Gold stays firm this week toward 1880 after breaching a major resistance zone. What next? The following 7 December Gold Elliott wave analysis shares some technical insights.
December 09, 2020 / AtoZ Markets – Demand for the precious metal increased in December so far, despite risk-on sentiments. Once again in the last quarter of the year, the yellow metal dropped its safe-haven nature and rallied with other riskier assets. As the dollar plummets, Gold recovers from the bearish phase that resumed in November after the US election results and vaccines news. Gold dropped to its lowest in four months as investors preferred riskier instruments.
In recent weeks, risk headlines have been filled with the news of the vaccine roll-out and stimulus package despite rising Covid cases especially in the US. All these point to higher investors’ risk appetite which should have pressured safe-havens like Gold. However, the yellow metal has followed the dip with over 4.5% resurgence in December. This suggests that we might have seen the end of the bearish phase. Meanwhile, as the technical analysis below shows, a dip below the 1850-1860 zone might happen before further rallies.
7 December Gold Elliott wave analysis – long-term forecast
The long-term view we have maintained is still intact. As the weekly chart below shows, Gold doubled its price between December 2015 and August 2020. It made a new all-time high at 2074. Meanwhile, the rally from 1040 to 2075 is clearly impulsive and shows a clear bullish trend. With the 7 December Gold Elliott wave analysis, we could track how much the bullish trend has gone and how much more it could go. Prior to 1040, the metal completed cycle wave IV (black). Cycle wave IV could then extend to 2500 or even higher.
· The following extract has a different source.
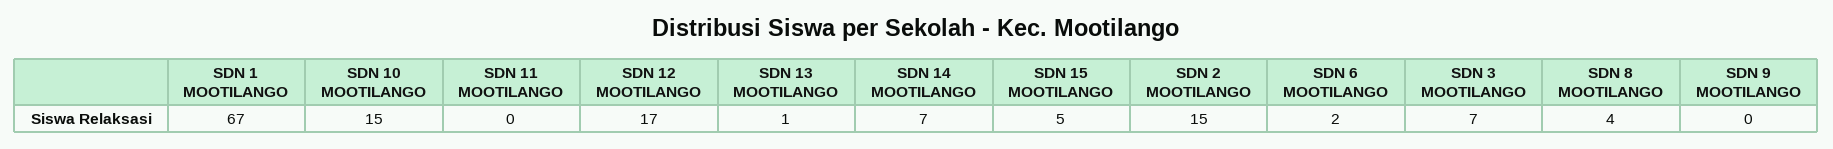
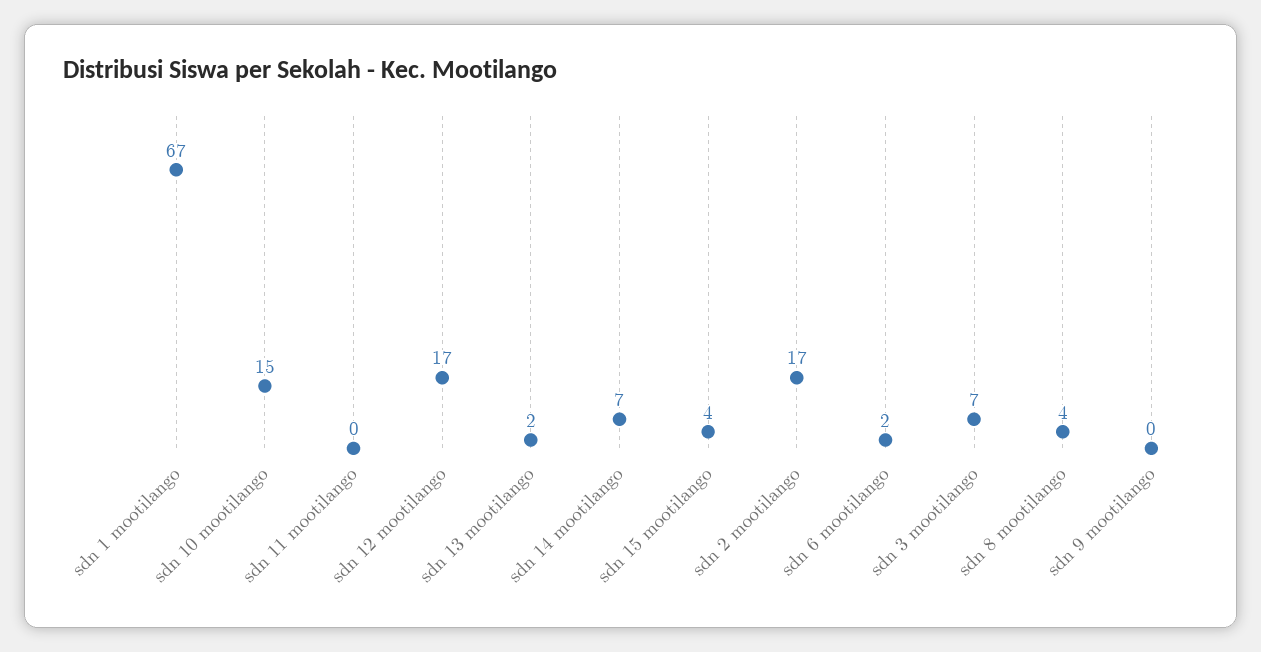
SDN 13 MOOTILANGO: 1 -> 2
SDN 15 MOOTILANGO: 5 -> 4
SDN 2 MOOTILANGO: 15 -> 17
From 1040, we can keep track of cycle wave V. Primary sub-wave of 1-3 (circled in red) of cycle wave V are already done. The dip to 1760 is the 4th primary sub-wave of V. The price was duly supported by the 1780-1790 critical zone – short of the 38.2% Fib retracement level. If this is the case, we should see further rallies in the coming weeks and months above the 2075 all-time high. The medium-term degree chart below shows the sub-wave of the primary wave 4.
Medium-term Gold forecast
As the hourly chart below shows, a double zigzag pattern has ended at 1760. A 5-wave rally should ideally follow to a fresh high if the 4th primary wave has ended. Otherwise, a 3-wave bullish leg should surface toward 1950 if the primary wave will get more complex. In the short-term, a bullish impulse wave of the minute degree is close to completion just below a resistance zone. A 3-wave decline should follow to at least 1820 before we see one more more leg at least toward 1950.